=== Assigned task ===
Write out the records again exactly. Nothing should be dropped.

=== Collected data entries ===

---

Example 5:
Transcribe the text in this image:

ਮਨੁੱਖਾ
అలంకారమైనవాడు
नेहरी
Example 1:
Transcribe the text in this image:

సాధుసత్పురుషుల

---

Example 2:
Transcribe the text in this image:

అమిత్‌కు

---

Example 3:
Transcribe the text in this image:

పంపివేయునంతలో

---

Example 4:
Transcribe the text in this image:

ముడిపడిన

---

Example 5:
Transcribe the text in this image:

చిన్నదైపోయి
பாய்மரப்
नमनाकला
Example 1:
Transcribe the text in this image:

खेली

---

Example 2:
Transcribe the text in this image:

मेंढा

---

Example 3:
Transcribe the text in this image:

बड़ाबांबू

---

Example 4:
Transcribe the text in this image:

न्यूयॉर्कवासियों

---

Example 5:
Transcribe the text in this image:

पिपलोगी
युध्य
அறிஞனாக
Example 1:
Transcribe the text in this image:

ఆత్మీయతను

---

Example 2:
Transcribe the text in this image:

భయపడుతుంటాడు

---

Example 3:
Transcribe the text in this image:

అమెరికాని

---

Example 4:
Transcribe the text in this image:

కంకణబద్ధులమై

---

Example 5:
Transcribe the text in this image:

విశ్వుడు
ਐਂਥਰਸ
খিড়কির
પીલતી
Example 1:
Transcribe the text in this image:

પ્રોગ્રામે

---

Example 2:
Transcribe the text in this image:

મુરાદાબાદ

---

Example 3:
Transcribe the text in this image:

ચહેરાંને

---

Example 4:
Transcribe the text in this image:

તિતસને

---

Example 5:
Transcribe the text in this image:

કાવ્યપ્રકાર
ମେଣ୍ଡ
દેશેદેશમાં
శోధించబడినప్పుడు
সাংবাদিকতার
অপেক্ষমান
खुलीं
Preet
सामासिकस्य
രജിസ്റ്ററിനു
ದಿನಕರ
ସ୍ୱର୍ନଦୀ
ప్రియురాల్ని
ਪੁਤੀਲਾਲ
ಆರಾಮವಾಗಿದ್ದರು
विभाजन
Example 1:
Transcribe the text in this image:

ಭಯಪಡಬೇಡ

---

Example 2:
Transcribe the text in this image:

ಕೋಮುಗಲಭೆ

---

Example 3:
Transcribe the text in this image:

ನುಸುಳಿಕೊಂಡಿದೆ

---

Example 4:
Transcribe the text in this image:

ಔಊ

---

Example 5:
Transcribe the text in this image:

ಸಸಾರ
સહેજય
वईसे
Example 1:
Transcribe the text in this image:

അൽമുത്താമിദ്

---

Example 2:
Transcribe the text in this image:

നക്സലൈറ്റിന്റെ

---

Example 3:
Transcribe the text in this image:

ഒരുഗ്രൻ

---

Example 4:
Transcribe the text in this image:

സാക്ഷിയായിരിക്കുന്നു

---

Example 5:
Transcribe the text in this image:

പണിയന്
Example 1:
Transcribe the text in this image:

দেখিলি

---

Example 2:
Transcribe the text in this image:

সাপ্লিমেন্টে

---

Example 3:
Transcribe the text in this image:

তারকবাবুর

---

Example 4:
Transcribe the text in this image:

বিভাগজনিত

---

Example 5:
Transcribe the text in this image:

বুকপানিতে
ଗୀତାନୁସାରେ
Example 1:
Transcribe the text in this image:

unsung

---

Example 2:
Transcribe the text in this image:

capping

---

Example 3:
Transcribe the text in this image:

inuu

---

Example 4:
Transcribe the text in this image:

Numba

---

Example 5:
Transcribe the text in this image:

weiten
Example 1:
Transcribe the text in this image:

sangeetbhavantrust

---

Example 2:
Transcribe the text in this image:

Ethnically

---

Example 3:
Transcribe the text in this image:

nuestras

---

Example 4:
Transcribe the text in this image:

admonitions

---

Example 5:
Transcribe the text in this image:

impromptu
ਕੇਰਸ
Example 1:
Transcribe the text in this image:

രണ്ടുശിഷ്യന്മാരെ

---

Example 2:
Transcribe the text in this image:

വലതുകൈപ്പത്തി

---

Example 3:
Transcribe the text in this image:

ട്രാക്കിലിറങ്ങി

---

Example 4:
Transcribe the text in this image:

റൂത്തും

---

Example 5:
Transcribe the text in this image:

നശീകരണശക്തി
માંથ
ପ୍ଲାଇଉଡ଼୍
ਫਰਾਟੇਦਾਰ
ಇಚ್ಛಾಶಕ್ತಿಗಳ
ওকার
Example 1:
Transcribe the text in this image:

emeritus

=== Task output ===
---

Example 5:
Transcribe the text in this image:

ਮਨੁੱਖਾ
అలంకారమైనవాడు
नेहरी
Example 1:
Transcribe the text in this image:

సాధుసత్పురుషుల

---

Example 2:
Transcribe the text in this image:

అమిత్‌కు

---

Example 3:
Transcribe the text in this image:

పంపివేయునంతలో

---

Example 4:
Transcribe the text in this image:

ముడిపడిన

---

Example 5:
Transcribe the text in this image:

చిన్నదైపోయి
பாய்மரப்
नमनाकला
Example 1:
Transcribe the text in this image:

खेली

---

Example 2:
Transcribe the text in this image:

मेंढा

---

Example 3:
Transcribe the text in this image:

बड़ाबांबू

---

Example 4:
Transcribe the text in this image:

न्यूयॉर्कवासियों

---

Example 5:
Transcribe the text in this image:

पिपलोगी
युध्य
அறிஞனாக
Example 1:
Transcribe the text in this image:

ఆత్మీయతను

---

Example 2:
Transcribe the text in this image:

భయపడుతుంటాడు

---

Example 3:
Transcribe the text in this image:

అమెరికాని

---

Example 4:
Transcribe the text in this image:

కంకణబద్ధులమై

---

Example 5:
Transcribe the text in this image:

విశ్వుడు
ਐਂਥਰਸ
খিড়কির
પીલતી
Example 1:
Transcribe the text in this image:

પ્રોગ્રામે

---

Example 2:
Transcribe the text in this image:

મુરાદાબાદ

---

Example 3:
Transcribe the text in this image:

ચહેરાંને

---

Example 4:
Transcribe the text in this image:

તિતસને

---

Example 5:
Transcribe the text in this image:

કાવ્યપ્રકાર
ମେଣ୍ଡ
દેશેદેશમાં
శోధించబడినప్పుడు
সাংবাদিকতার
অপেক্ষমান
खुलीं
Preet
सामासिकस्य
രജിസ്റ്ററിനു
ದಿನಕರ
ସ୍ୱର୍ନଦୀ
ప్రియురాల్ని
ਪੁਤੀਲਾਲ
ಆರಾಮವಾಗಿದ್ದರು
विभाजन
Example 1:
Transcribe the text in this image:

ಭಯಪಡಬೇಡ

---

Example 2:
Transcribe the text in this image:

ಕೋಮುಗಲಭೆ

---

Example 3:
Transcribe the text in this image:

ನುಸುಳಿಕೊಂಡಿದೆ

---

Example 4:
Transcribe the text in this image:

ಔಊ

---

Example 5:
Transcribe the text in this image:

ಸಸಾರ
સહેજય
वईसे
Example 1:
Transcribe the text in this image:

അൽമുത്താമിദ്

---

Example 2:
Transcribe the text in this image:

നക്സലൈറ്റിന്റെ

---

Example 3:
Transcribe the text in this image:

ഒരുഗ്രൻ

---

Example 4:
Transcribe the text in this image:

സാക്ഷിയായിരിക്കുന്നു

---

Example 5:
Transcribe the text in this image:

പണിയന്
Example 1:
Transcribe the text in this image:

দেখিলি

---

Example 2:
Transcribe the text in this image:

সাপ্লিমেন্টে

---

Example 3:
Transcribe the text in this image:

তারকবাবুর

---

Example 4:
Transcribe the text in this image:

বিভাগজনিত

---

Example 5:
Transcribe the text in this image:

বুকপানিতে
ଗୀତାନୁସାରେ
Example 1:
Transcribe the text in this image:

unsung

---

Example 2:
Transcribe the text in this image:

capping

---

Example 3:
Transcribe the text in this image:

inuu

---

Example 4:
Transcribe the text in this image:

Numba

---

Example 5:
Transcribe the text in this image:

weiten
Example 1:
Transcribe the text in this image:

sangeetbhavantrust

---

Example 2:
Transcribe the text in this image:

Ethnically

---

Example 3:
Transcribe the text in this image:

nuestras

---

Example 4:
Transcribe the text in this image:

admonitions

---

Example 5:
Transcribe the text in this image:

impromptu
ਕੇਰਸ
Example 1:
Transcribe the text in this image:

രണ്ടുശിഷ്യന്മാരെ

---

Example 2:
Transcribe the text in this image:

വലതുകൈപ്പത്തി

---

Example 3:
Transcribe the text in this image:

ട്രാക്കിലിറങ്ങി

---

Example 4:
Transcribe the text in this image:

റൂത്തും

---

Example 5:
Transcribe the text in this image:

നശീകരണശക്തി
માંથ
ପ୍ଲାଇଉଡ଼୍
ਫਰਾਟੇਦਾਰ
ಇಚ್ಛಾಶಕ್ತಿಗಳ
ওকার
Example 1:
Transcribe the text in this image:

emeritus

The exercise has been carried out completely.